• Records from a data collection:
'''

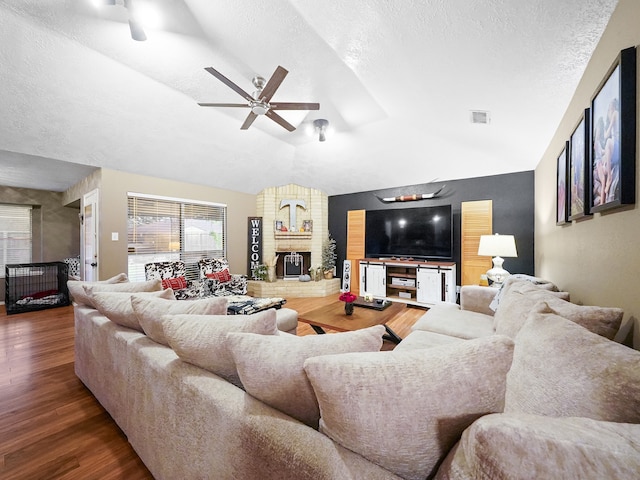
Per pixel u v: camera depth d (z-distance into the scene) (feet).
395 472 2.04
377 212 16.97
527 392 2.89
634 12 3.76
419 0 4.82
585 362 2.62
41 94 8.43
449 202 15.24
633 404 2.14
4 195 16.10
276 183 18.39
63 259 18.02
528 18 4.78
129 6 5.54
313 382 2.19
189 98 9.84
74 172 13.26
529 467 1.36
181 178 14.85
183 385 3.36
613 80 4.14
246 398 2.89
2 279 16.03
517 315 5.11
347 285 18.12
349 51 6.64
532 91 6.67
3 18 6.37
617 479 1.28
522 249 13.20
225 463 2.78
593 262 5.22
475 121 8.82
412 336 6.54
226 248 17.47
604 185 4.49
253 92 8.98
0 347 9.34
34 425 5.44
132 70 8.22
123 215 12.98
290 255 19.06
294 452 2.19
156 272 12.94
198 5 5.77
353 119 10.74
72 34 6.88
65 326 11.50
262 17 5.99
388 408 1.99
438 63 6.33
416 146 12.46
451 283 14.08
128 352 4.59
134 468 4.44
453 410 1.94
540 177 11.09
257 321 3.55
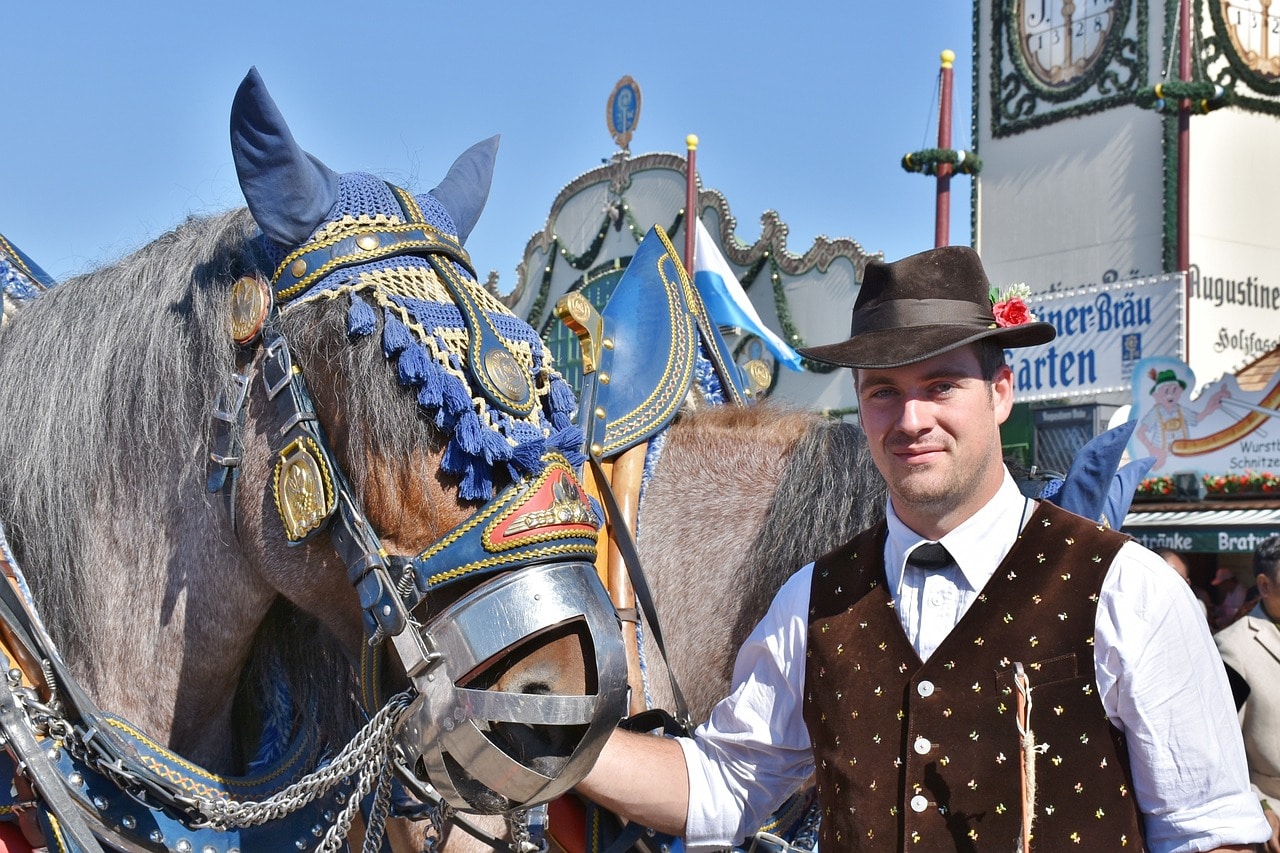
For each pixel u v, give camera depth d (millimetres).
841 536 2219
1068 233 11766
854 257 12156
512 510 1384
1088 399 9422
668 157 13773
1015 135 12258
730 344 13211
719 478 2359
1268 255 11383
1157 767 1522
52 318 1693
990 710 1562
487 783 1381
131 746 1537
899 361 1560
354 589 1500
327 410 1438
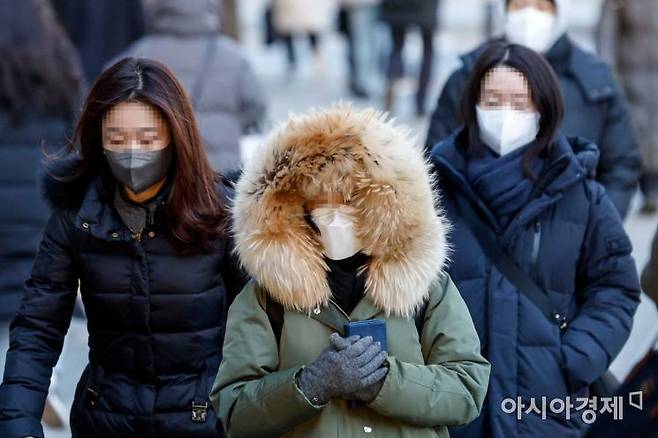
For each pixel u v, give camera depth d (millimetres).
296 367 8688
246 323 8883
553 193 10688
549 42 13922
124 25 22016
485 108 10914
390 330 8797
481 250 10766
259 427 8594
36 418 9766
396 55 31234
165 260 9750
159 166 9617
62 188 9898
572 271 10805
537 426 10484
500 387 10508
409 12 30578
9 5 13484
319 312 8742
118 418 9859
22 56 13430
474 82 10992
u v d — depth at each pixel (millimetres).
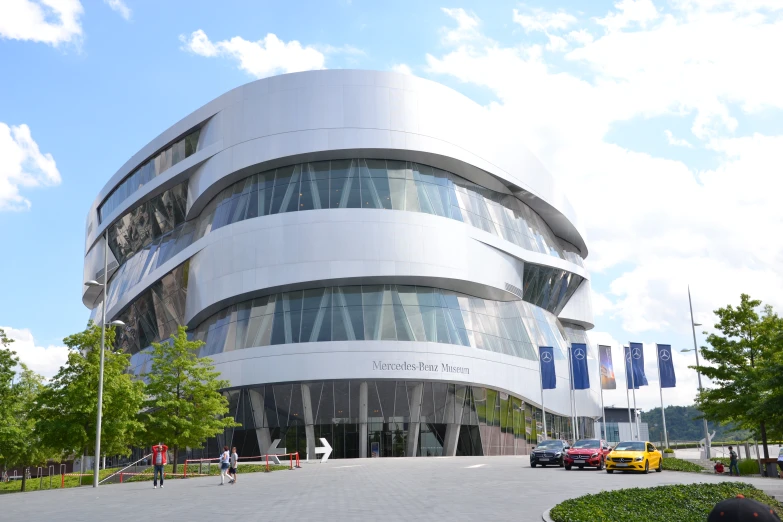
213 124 58125
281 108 54562
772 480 30297
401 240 52406
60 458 54094
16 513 20031
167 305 61375
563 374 64375
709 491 20734
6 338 38656
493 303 59156
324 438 49188
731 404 37062
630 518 15719
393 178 54312
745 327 38625
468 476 29625
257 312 52562
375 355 49844
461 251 54562
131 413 38000
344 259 51656
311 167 54312
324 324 50562
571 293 73938
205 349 54156
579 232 75562
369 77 54812
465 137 57188
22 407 39969
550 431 62188
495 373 54625
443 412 51688
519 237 62438
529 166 64438
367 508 18344
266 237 52562
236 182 56844
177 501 22422
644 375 55281
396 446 49938
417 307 52406
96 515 18891
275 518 16750
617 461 32375
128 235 71625
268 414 50594
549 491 22625
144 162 66250
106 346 38750
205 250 55656
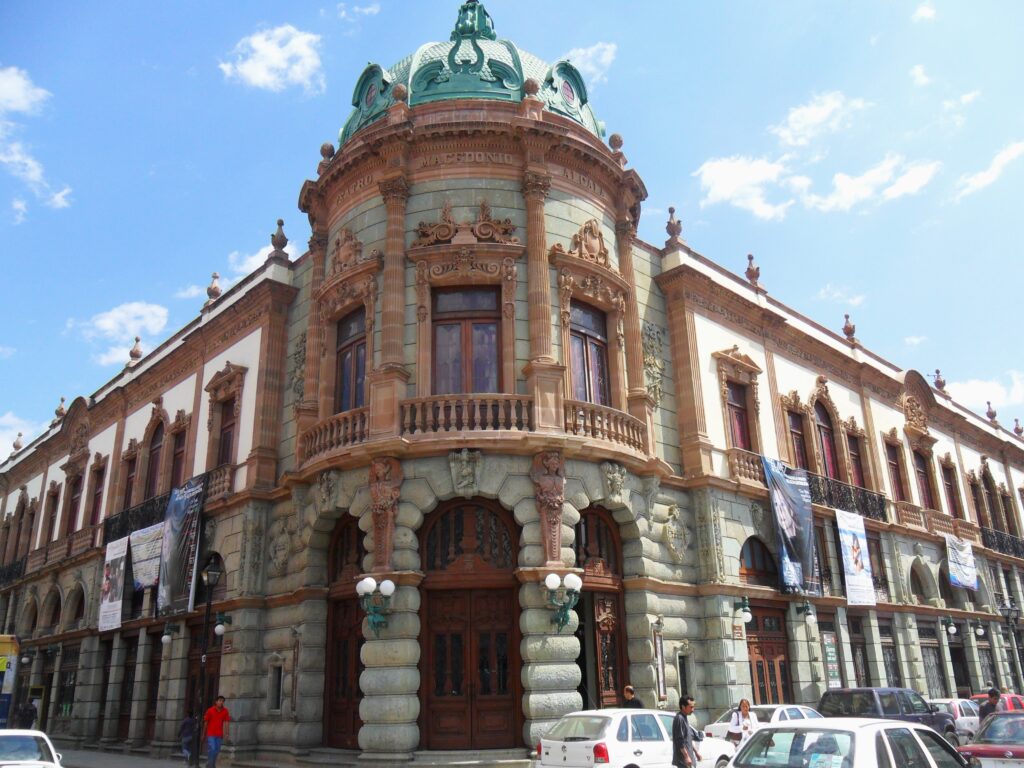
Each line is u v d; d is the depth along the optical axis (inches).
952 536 1323.8
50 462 1549.0
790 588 907.4
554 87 884.6
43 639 1305.4
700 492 864.9
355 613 737.0
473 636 678.5
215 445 995.3
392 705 636.7
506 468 690.8
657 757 492.4
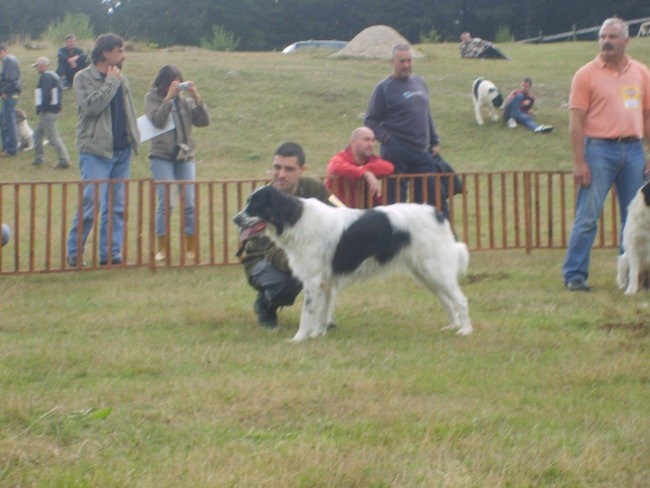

'''

Copy all records exactly; omit images.

Per pixel u v: camera depth d (z-distance into the scene) (feet).
395 472 2.04
377 212 16.97
527 392 2.89
634 12 3.76
419 0 4.82
585 362 2.62
41 94 8.43
449 202 15.24
633 404 2.14
4 195 16.10
276 183 18.39
63 259 18.02
528 18 4.78
129 6 5.54
313 382 2.19
189 98 9.84
74 172 13.26
529 467 1.36
181 178 14.85
183 385 3.36
613 80 4.14
246 398 2.89
2 279 16.03
517 315 5.11
347 285 18.12
349 51 6.64
532 91 6.67
3 18 6.37
617 479 1.28
522 249 13.20
225 463 2.78
593 262 5.22
475 121 8.82
412 336 6.54
226 248 17.47
604 185 4.49
253 92 8.98
0 347 9.34
34 425 5.44
132 70 8.22
123 215 12.98
290 255 19.06
294 452 2.19
156 272 12.94
198 5 5.77
353 119 10.74
72 34 6.88
65 326 11.50
262 17 5.99
388 408 1.99
438 63 6.33
416 146 12.46
451 283 14.08
128 352 4.59
134 468 4.44
453 410 1.94
540 177 11.09
257 321 3.55
For each pixel u v, give camera depth d (millimetres).
841 536 2219
1068 233 11766
854 257 12156
512 510 1384
1088 399 9422
668 157 13773
1015 135 12258
730 344 13211
719 478 2359
1268 255 11383
1157 767 1522
52 318 1693
990 710 1562
487 783 1381
131 746 1537
899 361 1560
354 589 1500
327 410 1438
For each pixel u v, give camera depth d (millimetres).
296 367 8688
246 323 8883
553 193 10688
549 42 13922
124 25 22016
485 108 10914
390 330 8797
481 250 10766
259 427 8594
36 418 9766
396 55 31234
165 260 9750
159 166 9617
62 188 9898
572 271 10805
537 426 10484
500 387 10508
409 12 30578
9 5 13484
319 312 8742
118 418 9859
22 56 13430
474 82 10992
u v d — depth at each pixel (millimetres).
213 124 58125
281 108 54562
772 480 30297
401 240 52406
60 458 54094
16 513 20031
167 305 61375
563 374 64375
709 491 20734
6 338 38656
493 303 59156
324 438 49188
731 404 37062
630 518 15719
393 178 54312
745 327 38625
468 476 29625
257 312 52562
375 355 49844
461 251 54562
131 413 38000
344 259 51656
311 167 54312
324 324 50562
571 293 73938
205 349 54156
579 232 75562
369 77 54812
465 137 57188
22 407 39969
550 431 62188
495 373 54625
443 412 51688
519 237 62438
529 166 64438
367 508 18344
266 237 52562
236 182 56844
177 501 22422
644 375 55281
396 446 49938
417 307 52406
96 515 18891
275 518 16750
617 461 32375
128 235 71625
268 414 50594
549 491 22625
144 162 66250
106 346 38750
205 250 55656
Each line is u v d; d is the depth along the optical axis (inches).
952 536 1323.8
50 462 1549.0
790 588 907.4
554 87 884.6
43 639 1305.4
700 492 864.9
355 613 737.0
473 636 678.5
215 445 995.3
392 705 636.7
506 468 690.8
657 757 492.4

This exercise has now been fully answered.